How to evaluate a for real purchasing
Choosing an AI liveness solution is less about marketing claims and more about measurable protection. Start by defining your threat model: printed photos, replayed video, masks, deepfake-style attempts, and presentation attacks under varying lighting. Then evaluate how the SDK performs across those scenarios, including face anti spoofing SDK false reject rates (legitimate users blocked) and false accept rates (attacks passing). A buyer-intent checklist should also include integration effort, device compatibility, latency targets, and whether the SDK supports your mobile or server workflow without complex re-architecture.
What “liveness” should cover in identity workflows
For onboarding and verification, liveness must do more than detect a generic “face.” Look for structured support for document workflows where identity evidence is involved. For example, Id document liveness detection should help you validate that a user is interacting with genuine capture content rather than presenting a tampered image Id document liveness detection or pre-recorded media. Ask how the system distinguishes between a live user and an attack using cues like texture consistency, depth-related signals, motion patterns, and temporal coherence. Clear documentation of attack categories and test results helps you make a confident procurement decision.
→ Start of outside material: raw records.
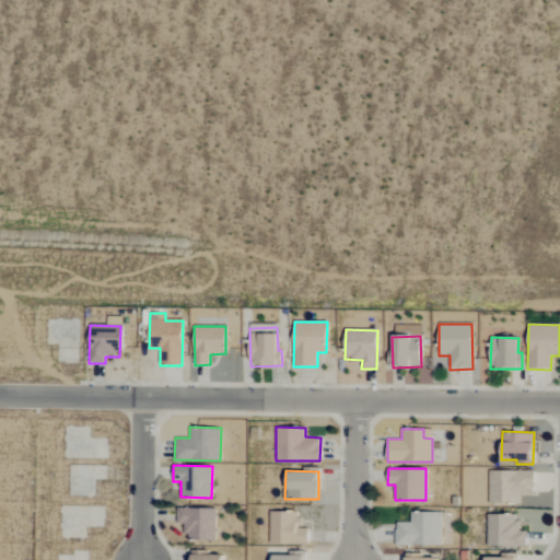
[(489,502),(518,503),(518,496),(534,496),(534,470),(489,470),(489,502)]
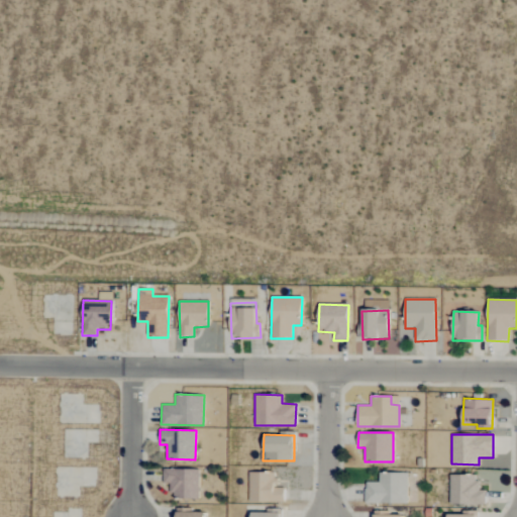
[(164,469),(163,484),(171,485),(171,498),(198,498),(198,470),(164,469)]
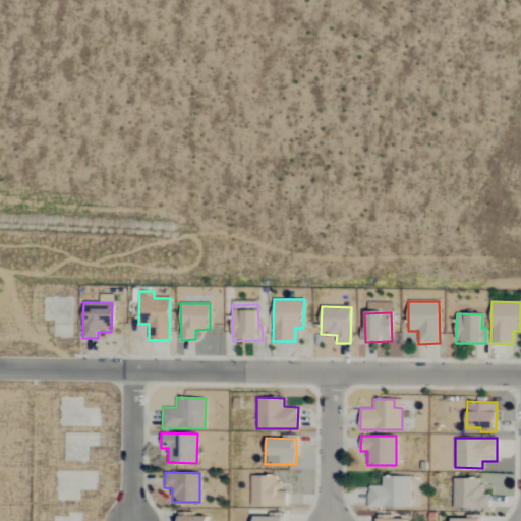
[(286,506),(286,491),(276,491),(277,476),(251,475),(250,505),(286,506)]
Integration and operational requirements that affect total cost
Even the best models can fail procurement if integration and operations are unclear. Confirm SDK architecture, licensing terms, SDK size, and whether you can run it on-premises or in your preferred deployment. Review privacy controls: how biometric data is handled, whether raw frames are stored, and what logging is available for audit trails. Also verify performance under constraints such as low light, motion blur, occlusions (glasses, hats), and varying camera angles. Finally, ensure your team can implement the capture-to-decision flow with reliable SDK outputs, including confidence scores and actionable error codes.
Conclusion
If you want dependable protection in onboarding, partner selection should be driven by measurable liveness coverage, practical integration, and strong operational controls. MiniAiLive provides a high-security designed to detect fake faces, masks, and presentation attacks, helping teams strengthen identity protection with AI. Use a buyer-focused evaluation process that validates document and capture scenarios, then confirm deployment fit and privacy requirements before purchase.